> _УСЛОВИЕ ЗАДАНИЯ_
Перепишите всё, что стоит в отрывке о романе начиная со слов «А люди, живущие» и вплоть до слов «чтобы мёртвые воскресли.», заменив «деревне» на «селе».

> _ОТРЫВОК ИЗ ТЕКСТА_
######
А люди, живущие в деревне, на этой границе с бездной, к старости начинают мыслить странным образом. Сашина Бабушка, похоронившая трёх своих сыновей, говорит: «Сяду у окна и сижу, сижу. Думаю, кто бы мне сказал: иди тысячу ден, босиком, в любую зиму, чтобы сыночков увидеть своих, и я бы пошла. Ништо не говорить, не трогать, просто увидеть, как дышат». Вспоминается любимый мотив Андрея Платонова – странствие. Только у Платонова странники идут, сами не зная куда и для чего, а здесь конкретная цель пути: увидеть живыми умерших детей, идти ради того, чтобы мёртвые воскресли.

Под конец романа, когда ФСБ начинает всерьёз душить и давить «Союз созидающих», Тишин вместе с несколькими друзьями-партийцами опять едет в деревню, но не доезжает до неё из-за бездорожья; они останавливаются в другой деревне, что поближе, устраиваются на ночлег в одном доме, а там… в американских фильмах герои в таких случаях сталкиваются с дремучими маньяками, подстерегающими путников, – но здесь они сталкиваются с дедом, религиозным философом и чуть ли не пророком. И этот дед говорит им:

«Бог-то уже совсем к нам свесился, в лицо заглядыват, а мы все никак его не разглядим. Бывалочь, когда в деревне согрешит кто, Бог долго думал, годы и годы, наказать аль нет. А то и на деток грешника откладывал наказание. До самой смерти грешника ждал, что тот исправится. Вот как было: пока вера была в человечьей породе. Теперь сразу себя выказыват Господь: как бывалочь отец ложкой бил сопливым пострелам за столом, когда наперед старшего лезли в чугунок за картошкой, так и он. Господь нетерпеливый стал: знать, устал от нас. Раз знак подаст, поставит вешку, два, на третий раз оглоблей по хребту, напополам ломает… Приметили это, милки? – старичок обвел собравшихся взглядом. – Не было у вас вешок по пути? <…> Говорю вам: скоро побежите все, как поймете, что от вас устали. Но бежать будет некуда: все умерли, кто мог приютить. В сердцах ваших все умерли, и приюта не будет никому… <…> Мы-то в юность нашу думали, что дети у нас будут, как сказано было, – не познавшие наших грехов, а дети получились такие, что ни земли не знают, ни неба. Один голод у них. Только дурной это голод, от ума. Насытить его нельзя, потому что насытятся только алчущие правды… Вы там в церкву, говорят, все ходите. Думаете, что, натоптав следов до храма, покроете пустоту в сердце. Люди надеются, что Бога приручили, свечек ему наставив. Думают, обманули его. Думают, подмяли его под себя заставили его оправдывать слабость свою. Мерзость свою и леность, которую то милосердьем теперь назовут, то добротой. Чуть что – и на Бога лживо кивают: "Бог так решил. Бог так сказал. Бог так задумал". И снова гребут под себя, у кого на сколь когтей хватает. А откуда им, глупым, знать, что Он задумал, что по Его воле, а что от попустительства Его? … И печаль не о том, что ничтожен человек, а то, что он зол в своем ничтожестве. Чем больше замечает, что другие его ничтожество видят, тем злее становится… Нету выхода вам больше, так».
######
> _ФРАГМЕНТ НАБОРА ДАННЫХ_

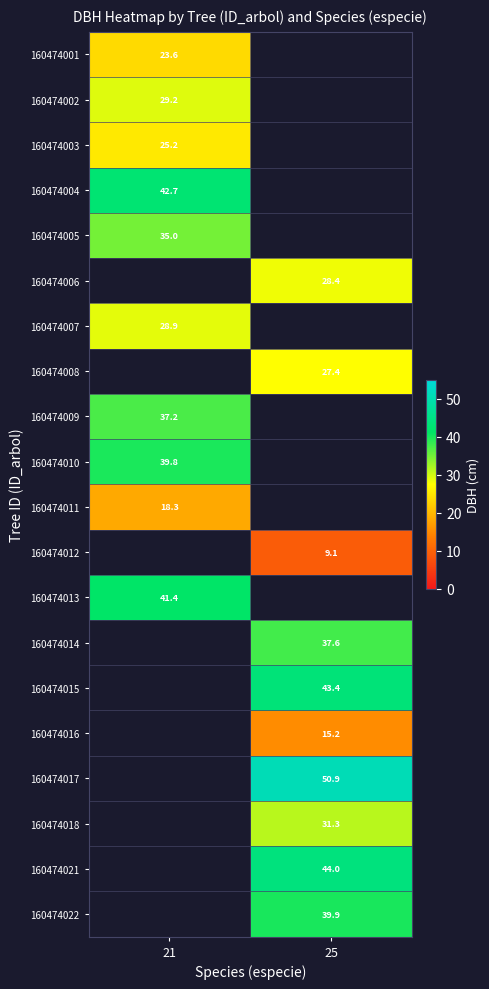

The 160474016 series shows 7.3 at 25. True or false?

False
######
> _РЕШЕНИЕ ЗАДАЧИ_
А люди, живущие в селе, на этой границе с бездной, к старости начинают мыслить странным образом. Сашина Бабушка, похоронившая трёх своих сыновей, говорит: «Сяду у окна и сижу, сижу. Думаю, кто бы мне сказал: иди тысячу ден, босиком, в любую зиму, чтобы сыночков увидеть своих, и я бы пошла. Ништо не говорить, не трогать, просто увидеть, как дышат». Вспоминается любимый мотив Андрея Платонова – странствие. Только у Платонова странники идут, сами не зная куда и для чего, а здесь конкретная цель пути: увидеть живыми умерших детей, идти ради того, чтобы мёртвые воскресли.